═════ Extracted information

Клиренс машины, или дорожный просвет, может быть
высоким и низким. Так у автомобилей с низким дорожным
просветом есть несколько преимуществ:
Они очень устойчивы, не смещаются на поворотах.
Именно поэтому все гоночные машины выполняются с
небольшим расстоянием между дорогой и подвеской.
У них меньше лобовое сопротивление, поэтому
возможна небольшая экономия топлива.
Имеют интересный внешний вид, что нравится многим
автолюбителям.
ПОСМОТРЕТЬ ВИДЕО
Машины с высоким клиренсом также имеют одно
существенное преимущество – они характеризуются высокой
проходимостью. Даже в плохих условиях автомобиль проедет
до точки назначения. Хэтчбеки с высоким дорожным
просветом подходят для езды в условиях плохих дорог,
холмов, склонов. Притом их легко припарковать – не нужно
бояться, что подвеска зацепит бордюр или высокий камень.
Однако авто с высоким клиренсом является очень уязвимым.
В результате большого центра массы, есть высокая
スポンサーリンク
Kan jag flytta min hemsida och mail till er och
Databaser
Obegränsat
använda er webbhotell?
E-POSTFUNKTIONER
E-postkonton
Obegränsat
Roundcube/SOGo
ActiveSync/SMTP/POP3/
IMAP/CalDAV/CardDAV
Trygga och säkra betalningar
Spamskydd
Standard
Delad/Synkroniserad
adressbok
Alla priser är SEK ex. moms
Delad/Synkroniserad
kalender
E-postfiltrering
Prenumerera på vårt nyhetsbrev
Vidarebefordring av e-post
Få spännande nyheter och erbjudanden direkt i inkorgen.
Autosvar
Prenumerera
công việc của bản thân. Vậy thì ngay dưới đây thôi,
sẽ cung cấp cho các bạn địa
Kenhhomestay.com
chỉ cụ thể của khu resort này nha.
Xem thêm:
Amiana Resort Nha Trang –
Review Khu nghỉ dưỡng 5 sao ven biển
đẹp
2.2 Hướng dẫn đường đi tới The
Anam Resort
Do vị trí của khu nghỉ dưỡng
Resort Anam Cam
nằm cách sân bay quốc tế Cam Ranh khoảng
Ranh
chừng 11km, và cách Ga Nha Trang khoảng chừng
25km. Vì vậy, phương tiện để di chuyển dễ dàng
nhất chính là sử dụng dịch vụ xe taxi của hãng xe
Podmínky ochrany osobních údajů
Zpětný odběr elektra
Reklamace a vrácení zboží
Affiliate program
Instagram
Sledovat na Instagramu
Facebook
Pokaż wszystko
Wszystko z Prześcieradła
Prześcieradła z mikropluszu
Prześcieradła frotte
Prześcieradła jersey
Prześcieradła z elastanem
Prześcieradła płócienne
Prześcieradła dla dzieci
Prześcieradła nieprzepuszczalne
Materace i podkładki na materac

══════════

Instructions to follow
Where a line of the records holds the word "cách", copy that line.

Exercise output
nằm cách sân bay quốc tế Cam Ranh khoảng
chừng 11km, và cách Ga Nha Trang khoảng chừng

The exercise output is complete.